All those factors — plus a standout performance at several college football combines this spring — helped lead to offers from nearly 25 top college football programs. Fullwood is a four-star recruit on and ranks sixth in Maryland, according to the website.

On June 28 in a ceremony held at his house, the 6-foot-4, 240-pound strong-side defensive end announced his plans to play at the University of Kentucky in 2015-16. There, he should join rising freshman and former Good Counsel teammate Kobie Walker to compete in the competitive Southeastern Conference.

“I just felt like [Kentucky] was a good fit,” Fullwood said. “I got recruited by other different schools but I've been out to Kentucky three or four times and I felt like I had a good relationship with the staff.”

Though Fullwood is set with his college plans, he said he has every intention of playing like he's still fighting for a scholarship. Despite his status as a high profile Division I recruit, this fall has the potential to be a true breakout year for Fullwood in high school competition after he missed the majority of the 2013 with a broken toe.

“I definitely want to prove a point this year, I'm playing out here like I'm still trying to get an offer,” Fullwood said. “I don't want to play like I'm set. I want to continue to work, continue to be humble and support everyone around me. I don't want to get bigheaded, that's definitely something I don't do.”

Through three games last year, Fullwood tallied eight solo tackles, three for a loss and three sacks for 14 yards lost. Milloy said the Falcons plan to take advantage of Fullwood's speed and one-on-one defensive abilities as they look to rebound from a subpar 2013 campaign — Good Counsel (6-5) failed to win the Washington Catholic Athletic Conference for the first time in five years and won less than 10 games for the first time since 2003.
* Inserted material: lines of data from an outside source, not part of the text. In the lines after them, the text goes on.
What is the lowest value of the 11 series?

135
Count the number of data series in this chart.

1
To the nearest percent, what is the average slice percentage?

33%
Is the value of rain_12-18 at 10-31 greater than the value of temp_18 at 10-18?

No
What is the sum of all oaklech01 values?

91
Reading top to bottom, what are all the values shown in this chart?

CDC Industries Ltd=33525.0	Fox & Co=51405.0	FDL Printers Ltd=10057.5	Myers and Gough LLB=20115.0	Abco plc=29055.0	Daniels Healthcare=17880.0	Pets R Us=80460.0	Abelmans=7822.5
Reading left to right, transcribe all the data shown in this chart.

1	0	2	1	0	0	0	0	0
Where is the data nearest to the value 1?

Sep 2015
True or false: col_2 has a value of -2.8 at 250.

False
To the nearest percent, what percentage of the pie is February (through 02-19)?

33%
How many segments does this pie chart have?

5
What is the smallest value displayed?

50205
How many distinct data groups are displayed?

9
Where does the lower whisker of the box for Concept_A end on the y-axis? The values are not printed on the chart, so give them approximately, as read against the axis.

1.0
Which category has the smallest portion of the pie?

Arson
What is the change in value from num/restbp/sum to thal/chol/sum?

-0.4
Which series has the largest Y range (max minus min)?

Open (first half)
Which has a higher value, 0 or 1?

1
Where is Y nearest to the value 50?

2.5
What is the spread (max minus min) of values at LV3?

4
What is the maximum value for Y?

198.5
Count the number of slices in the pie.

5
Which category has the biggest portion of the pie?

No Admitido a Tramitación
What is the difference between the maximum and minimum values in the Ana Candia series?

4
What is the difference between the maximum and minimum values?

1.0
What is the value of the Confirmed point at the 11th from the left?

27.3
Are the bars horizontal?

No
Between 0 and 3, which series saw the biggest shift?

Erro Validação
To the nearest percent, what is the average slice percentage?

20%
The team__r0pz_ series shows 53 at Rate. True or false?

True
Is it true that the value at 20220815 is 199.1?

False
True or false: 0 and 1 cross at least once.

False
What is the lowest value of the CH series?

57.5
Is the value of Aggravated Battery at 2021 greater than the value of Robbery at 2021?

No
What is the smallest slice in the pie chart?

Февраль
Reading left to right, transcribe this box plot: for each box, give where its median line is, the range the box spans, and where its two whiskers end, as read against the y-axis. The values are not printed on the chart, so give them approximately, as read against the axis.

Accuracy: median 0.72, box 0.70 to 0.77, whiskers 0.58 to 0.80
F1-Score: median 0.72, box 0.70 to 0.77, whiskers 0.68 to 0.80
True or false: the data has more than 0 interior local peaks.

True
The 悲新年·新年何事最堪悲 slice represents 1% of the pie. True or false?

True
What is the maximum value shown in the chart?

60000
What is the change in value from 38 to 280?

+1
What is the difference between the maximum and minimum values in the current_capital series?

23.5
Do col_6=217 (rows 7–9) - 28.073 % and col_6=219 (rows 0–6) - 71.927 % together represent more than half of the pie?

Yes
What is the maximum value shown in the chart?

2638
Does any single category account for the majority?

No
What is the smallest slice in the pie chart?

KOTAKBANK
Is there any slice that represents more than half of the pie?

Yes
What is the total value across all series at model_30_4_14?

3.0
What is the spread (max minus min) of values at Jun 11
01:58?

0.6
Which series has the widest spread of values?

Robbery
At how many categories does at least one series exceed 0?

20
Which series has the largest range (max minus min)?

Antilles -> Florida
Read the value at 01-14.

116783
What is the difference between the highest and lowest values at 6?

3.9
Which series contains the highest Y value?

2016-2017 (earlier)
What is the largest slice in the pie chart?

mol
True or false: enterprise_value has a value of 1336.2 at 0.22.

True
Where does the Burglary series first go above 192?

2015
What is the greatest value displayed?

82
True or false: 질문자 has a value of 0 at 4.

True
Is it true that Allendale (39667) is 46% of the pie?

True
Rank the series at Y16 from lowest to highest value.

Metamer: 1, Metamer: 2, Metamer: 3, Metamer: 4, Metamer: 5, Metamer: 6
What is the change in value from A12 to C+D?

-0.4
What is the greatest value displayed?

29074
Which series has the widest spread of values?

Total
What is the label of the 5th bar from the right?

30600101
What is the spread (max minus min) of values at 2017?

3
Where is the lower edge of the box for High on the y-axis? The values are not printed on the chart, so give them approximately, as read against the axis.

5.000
“You've got to have a guy who can go get the quarterback, you have to put pressure on the quarterback and you can't rely on blitzing because that puts you a man down,” Milloy said. “[Fullwood's] ability to play one-on-one is a huge asset to Good Counsel. He's just a very good defensive lineman, good at pass rushing.”

Quick feet and reaction time are essential to Fullwood's position, he said, and watching game film of opposing teams to learn their tendencies is vital. But so is the ability to read the game and knowing where to be in a split-second. The latter is where all the games Fullwood has watched with his father and uncles pay off, he said.

“I've been doing football my whole life, I've been watching since I was a little kid, watching all the teams and my dad went to Army so we would go to Army [and] Maryland games,” Fullwood said. “I think watching the games definitely helped me to learn the game quickly at a young age. And that helps a lot going out there, knowing a lot about the game. ... Football is in my blood.”